* **Action item**: Every line below that holds the word "Buscar" must be listed.

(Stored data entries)
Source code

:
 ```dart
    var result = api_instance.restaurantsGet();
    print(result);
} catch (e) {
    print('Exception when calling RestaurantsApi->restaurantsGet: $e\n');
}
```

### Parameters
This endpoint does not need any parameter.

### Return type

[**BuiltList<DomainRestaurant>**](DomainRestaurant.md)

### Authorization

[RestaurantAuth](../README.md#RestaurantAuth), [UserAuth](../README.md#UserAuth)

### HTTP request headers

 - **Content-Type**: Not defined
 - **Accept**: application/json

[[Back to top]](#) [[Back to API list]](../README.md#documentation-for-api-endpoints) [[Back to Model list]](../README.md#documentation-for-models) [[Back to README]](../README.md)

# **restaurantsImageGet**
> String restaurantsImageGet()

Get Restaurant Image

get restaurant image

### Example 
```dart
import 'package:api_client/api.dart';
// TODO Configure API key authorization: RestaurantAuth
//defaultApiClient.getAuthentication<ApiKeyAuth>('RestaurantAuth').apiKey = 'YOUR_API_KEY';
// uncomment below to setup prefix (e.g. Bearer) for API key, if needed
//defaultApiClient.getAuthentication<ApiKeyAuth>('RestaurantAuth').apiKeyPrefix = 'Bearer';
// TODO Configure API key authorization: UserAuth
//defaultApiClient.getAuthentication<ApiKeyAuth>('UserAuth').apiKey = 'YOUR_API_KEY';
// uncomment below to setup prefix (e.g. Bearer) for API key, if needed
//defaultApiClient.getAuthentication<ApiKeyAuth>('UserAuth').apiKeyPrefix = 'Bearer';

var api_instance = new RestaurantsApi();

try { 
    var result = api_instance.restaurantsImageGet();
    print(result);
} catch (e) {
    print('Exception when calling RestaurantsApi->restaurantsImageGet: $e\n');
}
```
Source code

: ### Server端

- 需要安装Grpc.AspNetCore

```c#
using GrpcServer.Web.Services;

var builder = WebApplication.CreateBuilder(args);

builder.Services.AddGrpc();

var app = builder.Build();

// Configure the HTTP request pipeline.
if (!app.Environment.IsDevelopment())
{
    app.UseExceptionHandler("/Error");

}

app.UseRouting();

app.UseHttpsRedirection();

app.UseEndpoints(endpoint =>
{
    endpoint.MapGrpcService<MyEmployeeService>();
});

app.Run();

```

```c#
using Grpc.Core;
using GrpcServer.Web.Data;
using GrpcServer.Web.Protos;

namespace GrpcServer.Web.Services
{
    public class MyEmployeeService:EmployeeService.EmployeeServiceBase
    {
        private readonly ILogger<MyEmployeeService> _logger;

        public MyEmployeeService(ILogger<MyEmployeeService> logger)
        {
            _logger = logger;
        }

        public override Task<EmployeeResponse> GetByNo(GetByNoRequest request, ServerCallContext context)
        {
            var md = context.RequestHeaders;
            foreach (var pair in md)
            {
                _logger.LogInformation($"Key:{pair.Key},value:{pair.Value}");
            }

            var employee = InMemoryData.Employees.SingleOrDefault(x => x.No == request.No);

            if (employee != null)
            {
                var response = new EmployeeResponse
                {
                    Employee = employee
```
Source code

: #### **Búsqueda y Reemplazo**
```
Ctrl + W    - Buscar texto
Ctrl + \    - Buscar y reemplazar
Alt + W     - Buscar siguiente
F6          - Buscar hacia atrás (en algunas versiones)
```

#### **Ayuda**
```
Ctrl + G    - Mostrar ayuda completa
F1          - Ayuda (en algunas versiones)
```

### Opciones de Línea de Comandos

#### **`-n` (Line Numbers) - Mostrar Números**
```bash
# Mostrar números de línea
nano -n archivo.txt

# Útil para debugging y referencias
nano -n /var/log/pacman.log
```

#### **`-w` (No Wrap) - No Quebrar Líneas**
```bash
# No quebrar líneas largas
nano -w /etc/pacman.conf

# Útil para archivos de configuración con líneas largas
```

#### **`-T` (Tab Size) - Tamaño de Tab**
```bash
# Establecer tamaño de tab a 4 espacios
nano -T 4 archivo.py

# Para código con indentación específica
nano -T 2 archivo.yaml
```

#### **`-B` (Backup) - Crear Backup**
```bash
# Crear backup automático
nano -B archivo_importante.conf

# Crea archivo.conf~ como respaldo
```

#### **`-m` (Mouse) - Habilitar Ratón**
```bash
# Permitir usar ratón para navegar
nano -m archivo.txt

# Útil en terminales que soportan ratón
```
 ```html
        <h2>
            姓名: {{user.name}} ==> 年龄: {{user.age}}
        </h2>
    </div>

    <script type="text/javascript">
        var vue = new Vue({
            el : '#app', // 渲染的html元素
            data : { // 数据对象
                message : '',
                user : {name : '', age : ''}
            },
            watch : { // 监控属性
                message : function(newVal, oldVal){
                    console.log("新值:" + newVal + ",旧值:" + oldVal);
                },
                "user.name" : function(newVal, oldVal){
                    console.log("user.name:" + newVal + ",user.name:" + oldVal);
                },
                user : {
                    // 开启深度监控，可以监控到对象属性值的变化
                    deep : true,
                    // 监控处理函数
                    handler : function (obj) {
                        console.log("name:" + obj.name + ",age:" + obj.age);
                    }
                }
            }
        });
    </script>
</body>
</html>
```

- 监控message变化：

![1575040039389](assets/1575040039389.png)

* **Written response**:
Ctrl + W    - Buscar texto
Ctrl + \    - Buscar y reemplazar
Alt + W     - Buscar siguiente
F6          - Buscar hacia atrás (en algunas versiones)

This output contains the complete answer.